__WHAT THE EXERCISE ASKS__: If a line in the data has the string "Gross", please show it.
-- Opening Marker --
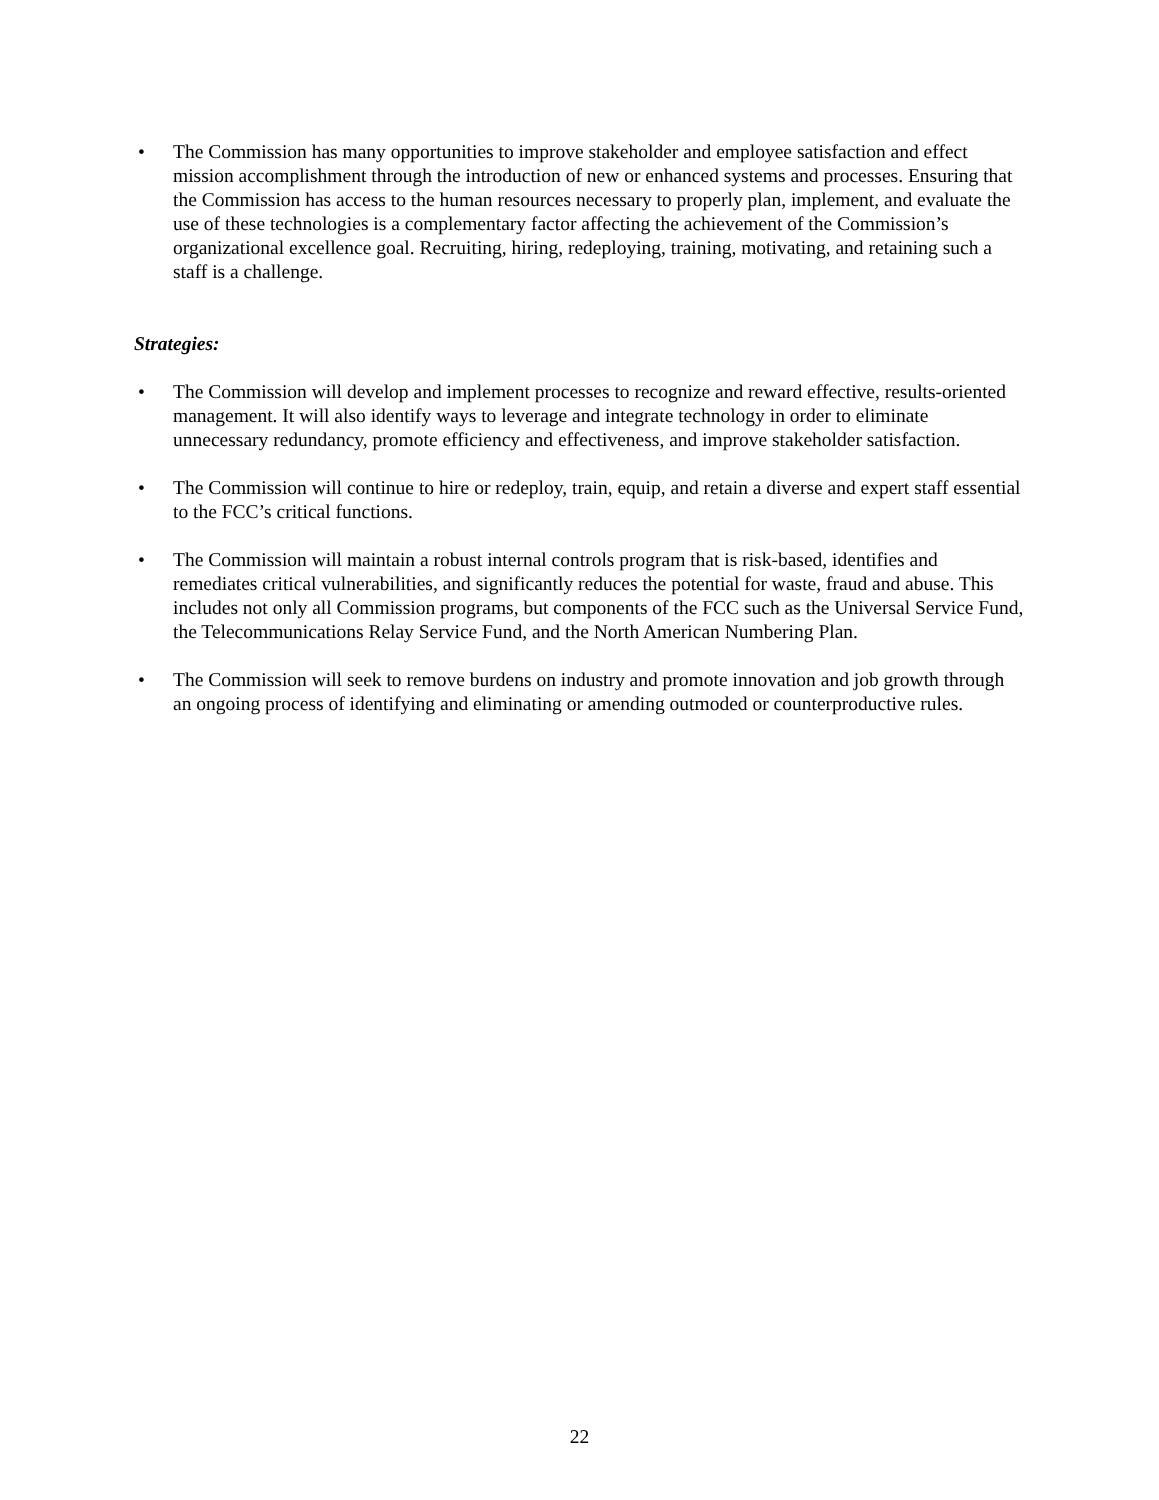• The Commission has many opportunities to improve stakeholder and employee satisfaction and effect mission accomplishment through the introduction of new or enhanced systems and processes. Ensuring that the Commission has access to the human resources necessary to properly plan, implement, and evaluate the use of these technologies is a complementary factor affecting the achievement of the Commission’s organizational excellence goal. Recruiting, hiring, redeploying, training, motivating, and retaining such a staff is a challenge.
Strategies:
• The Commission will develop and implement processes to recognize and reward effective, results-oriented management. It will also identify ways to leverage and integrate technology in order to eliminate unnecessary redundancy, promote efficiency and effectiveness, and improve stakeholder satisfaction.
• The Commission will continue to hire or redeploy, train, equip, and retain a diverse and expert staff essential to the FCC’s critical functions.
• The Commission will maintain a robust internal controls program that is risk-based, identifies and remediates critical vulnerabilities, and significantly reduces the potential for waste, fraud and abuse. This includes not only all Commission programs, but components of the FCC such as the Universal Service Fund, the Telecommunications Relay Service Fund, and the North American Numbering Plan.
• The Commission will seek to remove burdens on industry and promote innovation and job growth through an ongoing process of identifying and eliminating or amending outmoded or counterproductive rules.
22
-- Closing Marker --
-- Opening Marker --
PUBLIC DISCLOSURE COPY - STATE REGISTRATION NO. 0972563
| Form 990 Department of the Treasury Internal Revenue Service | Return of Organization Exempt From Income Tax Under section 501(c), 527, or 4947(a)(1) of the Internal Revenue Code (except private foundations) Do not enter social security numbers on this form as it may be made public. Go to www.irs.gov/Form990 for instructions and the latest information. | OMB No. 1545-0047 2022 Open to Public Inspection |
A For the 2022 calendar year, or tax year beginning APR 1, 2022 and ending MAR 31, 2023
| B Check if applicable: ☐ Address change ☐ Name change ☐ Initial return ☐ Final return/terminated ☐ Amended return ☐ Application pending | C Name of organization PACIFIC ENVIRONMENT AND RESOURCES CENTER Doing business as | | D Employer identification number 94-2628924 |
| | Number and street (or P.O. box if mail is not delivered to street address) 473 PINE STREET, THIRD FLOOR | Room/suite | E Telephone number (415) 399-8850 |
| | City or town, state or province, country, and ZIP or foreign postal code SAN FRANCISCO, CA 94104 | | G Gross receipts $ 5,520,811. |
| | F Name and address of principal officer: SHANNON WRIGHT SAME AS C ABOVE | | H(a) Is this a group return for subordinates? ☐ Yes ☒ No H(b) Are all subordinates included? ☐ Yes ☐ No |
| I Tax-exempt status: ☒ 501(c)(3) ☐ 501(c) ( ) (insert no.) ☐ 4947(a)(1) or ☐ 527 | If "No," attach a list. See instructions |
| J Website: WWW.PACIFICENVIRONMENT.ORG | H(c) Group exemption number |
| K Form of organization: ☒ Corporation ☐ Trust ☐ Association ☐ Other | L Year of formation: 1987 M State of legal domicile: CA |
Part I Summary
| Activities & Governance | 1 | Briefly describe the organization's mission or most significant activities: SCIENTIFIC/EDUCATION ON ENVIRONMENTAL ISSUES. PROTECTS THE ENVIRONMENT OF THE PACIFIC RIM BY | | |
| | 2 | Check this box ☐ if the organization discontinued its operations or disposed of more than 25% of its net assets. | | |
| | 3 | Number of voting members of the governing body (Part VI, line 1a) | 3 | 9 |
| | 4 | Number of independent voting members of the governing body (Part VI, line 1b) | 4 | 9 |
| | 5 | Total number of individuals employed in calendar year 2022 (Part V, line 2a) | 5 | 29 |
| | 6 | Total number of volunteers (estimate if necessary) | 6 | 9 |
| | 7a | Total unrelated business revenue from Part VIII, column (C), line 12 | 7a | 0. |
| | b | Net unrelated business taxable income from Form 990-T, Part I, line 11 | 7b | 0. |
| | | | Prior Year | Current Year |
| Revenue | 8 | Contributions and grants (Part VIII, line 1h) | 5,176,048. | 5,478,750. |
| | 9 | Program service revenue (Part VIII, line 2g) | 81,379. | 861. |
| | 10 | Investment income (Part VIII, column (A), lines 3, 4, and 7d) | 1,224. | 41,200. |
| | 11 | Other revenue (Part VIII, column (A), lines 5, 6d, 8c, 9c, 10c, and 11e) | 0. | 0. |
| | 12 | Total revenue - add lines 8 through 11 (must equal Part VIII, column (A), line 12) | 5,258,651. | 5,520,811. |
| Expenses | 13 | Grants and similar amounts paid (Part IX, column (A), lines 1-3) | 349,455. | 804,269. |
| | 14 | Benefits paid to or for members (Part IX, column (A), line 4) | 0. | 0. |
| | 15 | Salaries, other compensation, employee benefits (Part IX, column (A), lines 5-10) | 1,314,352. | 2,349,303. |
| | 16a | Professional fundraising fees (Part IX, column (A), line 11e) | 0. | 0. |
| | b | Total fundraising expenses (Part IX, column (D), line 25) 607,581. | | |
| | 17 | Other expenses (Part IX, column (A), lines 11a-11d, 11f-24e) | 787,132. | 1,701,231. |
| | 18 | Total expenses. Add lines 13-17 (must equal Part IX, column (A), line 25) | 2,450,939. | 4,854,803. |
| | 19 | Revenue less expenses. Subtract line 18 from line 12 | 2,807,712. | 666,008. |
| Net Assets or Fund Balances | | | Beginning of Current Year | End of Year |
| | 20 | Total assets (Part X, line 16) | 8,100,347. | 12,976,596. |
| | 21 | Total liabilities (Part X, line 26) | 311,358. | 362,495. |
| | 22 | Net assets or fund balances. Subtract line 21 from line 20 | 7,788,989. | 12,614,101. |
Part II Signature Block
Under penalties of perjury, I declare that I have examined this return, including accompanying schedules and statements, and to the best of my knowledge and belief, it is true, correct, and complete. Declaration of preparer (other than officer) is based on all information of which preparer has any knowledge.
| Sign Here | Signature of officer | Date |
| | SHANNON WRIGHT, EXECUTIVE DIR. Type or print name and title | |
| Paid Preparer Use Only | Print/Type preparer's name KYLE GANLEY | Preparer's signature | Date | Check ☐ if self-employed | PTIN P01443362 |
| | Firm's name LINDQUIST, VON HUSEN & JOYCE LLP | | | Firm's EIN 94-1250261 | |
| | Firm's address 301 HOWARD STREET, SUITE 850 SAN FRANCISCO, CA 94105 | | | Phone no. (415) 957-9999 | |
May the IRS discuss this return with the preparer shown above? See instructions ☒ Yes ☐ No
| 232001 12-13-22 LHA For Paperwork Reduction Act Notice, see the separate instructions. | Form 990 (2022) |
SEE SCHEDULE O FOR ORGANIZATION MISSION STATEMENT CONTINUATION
-- Closing Marker --
-- Opening Marker --
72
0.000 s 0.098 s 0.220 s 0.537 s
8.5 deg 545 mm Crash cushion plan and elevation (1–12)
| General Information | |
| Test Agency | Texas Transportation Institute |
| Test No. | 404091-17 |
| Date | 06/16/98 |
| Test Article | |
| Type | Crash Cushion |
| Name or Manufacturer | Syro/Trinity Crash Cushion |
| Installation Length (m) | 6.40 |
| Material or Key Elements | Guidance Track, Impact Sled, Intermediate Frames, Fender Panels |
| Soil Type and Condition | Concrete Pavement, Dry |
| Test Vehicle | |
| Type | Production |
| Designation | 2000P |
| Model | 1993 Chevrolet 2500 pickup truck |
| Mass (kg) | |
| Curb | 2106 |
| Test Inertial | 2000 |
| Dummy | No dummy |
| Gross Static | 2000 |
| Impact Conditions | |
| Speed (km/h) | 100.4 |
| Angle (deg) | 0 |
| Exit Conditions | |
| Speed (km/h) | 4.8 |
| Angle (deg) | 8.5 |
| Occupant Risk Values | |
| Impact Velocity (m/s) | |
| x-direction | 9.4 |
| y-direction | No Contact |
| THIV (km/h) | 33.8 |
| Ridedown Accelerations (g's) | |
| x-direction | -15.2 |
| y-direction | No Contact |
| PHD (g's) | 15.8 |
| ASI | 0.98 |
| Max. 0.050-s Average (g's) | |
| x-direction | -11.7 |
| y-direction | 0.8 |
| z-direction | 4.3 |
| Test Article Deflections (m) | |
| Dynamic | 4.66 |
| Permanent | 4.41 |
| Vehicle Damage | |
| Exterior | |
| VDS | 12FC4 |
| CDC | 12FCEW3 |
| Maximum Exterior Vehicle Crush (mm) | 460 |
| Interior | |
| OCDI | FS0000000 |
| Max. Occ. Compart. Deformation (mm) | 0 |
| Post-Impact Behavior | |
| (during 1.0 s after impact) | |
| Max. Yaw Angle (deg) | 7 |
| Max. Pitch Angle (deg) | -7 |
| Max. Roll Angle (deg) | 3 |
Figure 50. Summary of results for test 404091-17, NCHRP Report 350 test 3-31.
-- Closing Marker --
__TASK OUTPUT__:
| | City or town, state or province, country, and ZIP or foreign postal code SAN FRANCISCO, CA 94104 | | G Gross receipts $ 5,520,811. |
| Gross Static | 2000 |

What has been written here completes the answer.